TASK ITEM:
Using the listing below, report each line holding the string "lines".

RECORDED DATA:
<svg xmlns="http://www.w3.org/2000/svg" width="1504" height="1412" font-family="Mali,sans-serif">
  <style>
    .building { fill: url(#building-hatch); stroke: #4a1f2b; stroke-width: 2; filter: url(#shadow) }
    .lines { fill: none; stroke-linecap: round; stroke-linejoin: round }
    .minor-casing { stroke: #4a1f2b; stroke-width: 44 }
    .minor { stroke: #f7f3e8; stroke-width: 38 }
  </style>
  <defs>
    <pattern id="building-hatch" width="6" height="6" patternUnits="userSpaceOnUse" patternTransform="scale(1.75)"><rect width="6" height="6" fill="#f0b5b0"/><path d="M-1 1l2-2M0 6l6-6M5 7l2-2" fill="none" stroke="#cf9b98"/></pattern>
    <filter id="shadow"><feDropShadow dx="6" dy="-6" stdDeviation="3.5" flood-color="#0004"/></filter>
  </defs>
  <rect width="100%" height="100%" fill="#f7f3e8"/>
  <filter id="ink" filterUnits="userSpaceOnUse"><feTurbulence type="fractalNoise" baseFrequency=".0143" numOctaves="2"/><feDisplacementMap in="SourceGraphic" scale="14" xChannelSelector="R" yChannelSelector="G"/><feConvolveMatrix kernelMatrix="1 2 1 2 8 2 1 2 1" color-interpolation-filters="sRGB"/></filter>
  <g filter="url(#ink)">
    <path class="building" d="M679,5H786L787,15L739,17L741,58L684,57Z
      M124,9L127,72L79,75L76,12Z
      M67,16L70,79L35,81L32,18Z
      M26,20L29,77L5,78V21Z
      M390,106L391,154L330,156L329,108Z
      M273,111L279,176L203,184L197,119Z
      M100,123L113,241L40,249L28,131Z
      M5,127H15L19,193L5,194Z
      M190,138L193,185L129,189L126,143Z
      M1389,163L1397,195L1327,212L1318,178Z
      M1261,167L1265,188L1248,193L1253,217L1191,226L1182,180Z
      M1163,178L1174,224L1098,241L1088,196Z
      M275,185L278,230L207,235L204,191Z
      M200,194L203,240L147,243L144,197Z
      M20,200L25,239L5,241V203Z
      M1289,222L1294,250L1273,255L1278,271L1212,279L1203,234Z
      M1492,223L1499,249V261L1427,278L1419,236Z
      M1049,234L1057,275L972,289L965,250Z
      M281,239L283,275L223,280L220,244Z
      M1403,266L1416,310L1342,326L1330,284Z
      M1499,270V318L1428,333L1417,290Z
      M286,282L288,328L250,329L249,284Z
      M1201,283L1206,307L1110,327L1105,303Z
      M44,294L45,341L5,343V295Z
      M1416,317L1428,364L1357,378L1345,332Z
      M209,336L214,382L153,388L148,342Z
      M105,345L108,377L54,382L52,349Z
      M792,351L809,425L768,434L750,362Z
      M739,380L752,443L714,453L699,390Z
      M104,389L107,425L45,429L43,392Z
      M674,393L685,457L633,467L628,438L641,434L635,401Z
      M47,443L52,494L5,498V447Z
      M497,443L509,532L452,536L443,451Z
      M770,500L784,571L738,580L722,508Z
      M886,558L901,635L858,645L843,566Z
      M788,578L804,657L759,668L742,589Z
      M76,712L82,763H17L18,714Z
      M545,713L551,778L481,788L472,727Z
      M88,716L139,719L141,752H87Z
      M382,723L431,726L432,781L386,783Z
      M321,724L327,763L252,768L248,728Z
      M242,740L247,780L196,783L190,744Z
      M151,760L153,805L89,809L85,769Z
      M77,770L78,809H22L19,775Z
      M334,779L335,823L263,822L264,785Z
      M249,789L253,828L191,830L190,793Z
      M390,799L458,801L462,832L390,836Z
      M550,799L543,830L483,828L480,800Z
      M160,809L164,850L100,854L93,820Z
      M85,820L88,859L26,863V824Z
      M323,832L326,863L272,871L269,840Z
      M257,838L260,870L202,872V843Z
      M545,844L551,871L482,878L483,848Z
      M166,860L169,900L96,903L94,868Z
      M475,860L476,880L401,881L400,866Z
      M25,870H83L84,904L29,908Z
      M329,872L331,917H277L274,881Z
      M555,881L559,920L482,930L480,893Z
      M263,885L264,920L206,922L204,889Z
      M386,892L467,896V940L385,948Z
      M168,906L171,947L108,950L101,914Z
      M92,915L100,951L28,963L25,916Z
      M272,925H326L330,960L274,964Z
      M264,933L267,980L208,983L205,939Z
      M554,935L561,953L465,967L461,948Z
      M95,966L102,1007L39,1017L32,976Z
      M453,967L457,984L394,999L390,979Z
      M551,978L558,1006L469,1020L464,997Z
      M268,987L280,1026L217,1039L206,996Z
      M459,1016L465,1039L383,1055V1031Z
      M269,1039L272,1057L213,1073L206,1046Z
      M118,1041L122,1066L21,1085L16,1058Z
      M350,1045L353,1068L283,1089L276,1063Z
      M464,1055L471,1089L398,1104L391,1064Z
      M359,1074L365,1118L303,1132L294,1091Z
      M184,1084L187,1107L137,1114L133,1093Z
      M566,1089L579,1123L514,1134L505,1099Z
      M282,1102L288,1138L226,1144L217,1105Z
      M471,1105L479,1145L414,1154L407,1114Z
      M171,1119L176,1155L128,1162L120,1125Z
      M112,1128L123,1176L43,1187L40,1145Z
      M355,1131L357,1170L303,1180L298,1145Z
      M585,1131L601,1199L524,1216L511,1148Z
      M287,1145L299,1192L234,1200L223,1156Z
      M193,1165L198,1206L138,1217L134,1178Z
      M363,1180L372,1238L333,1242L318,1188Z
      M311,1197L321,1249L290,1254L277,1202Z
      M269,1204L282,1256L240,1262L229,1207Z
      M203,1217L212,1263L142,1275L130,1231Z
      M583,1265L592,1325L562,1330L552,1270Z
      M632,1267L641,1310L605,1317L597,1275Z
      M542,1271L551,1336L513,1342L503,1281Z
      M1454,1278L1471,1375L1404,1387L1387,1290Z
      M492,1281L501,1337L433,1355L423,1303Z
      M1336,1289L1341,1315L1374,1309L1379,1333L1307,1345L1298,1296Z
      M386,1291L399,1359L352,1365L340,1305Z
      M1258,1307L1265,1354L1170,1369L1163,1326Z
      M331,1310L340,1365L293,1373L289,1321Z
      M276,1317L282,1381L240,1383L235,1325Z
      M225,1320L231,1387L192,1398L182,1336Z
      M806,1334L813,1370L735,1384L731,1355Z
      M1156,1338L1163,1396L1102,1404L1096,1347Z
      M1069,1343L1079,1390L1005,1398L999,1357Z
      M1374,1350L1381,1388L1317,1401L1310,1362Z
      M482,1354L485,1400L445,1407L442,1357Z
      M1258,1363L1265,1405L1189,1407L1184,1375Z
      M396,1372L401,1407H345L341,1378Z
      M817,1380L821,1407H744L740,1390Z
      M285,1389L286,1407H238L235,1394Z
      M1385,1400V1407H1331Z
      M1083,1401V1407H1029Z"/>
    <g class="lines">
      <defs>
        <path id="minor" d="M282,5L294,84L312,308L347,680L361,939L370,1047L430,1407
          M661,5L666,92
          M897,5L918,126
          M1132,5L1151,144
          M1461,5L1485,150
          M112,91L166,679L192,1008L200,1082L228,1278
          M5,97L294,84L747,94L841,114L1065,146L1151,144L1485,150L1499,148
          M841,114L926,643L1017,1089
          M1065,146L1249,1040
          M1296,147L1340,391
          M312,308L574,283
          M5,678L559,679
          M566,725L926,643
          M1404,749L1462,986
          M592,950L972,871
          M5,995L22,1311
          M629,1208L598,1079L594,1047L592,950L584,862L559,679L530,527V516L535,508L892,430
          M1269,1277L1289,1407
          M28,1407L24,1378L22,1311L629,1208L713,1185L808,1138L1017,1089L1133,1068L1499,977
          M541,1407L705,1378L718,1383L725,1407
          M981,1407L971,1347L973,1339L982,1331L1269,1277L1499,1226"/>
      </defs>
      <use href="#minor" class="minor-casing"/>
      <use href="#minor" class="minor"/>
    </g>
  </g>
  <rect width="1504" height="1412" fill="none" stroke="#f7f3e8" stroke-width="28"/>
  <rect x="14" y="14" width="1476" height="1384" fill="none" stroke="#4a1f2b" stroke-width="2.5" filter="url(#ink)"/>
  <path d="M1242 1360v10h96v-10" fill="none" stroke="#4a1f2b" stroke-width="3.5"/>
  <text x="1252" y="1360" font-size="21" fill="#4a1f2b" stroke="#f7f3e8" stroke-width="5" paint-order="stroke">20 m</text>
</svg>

COMPLETED TASK:
    .lines { fill: none; stroke-linecap: round; stroke-linejoin: round }
    <g class="lines">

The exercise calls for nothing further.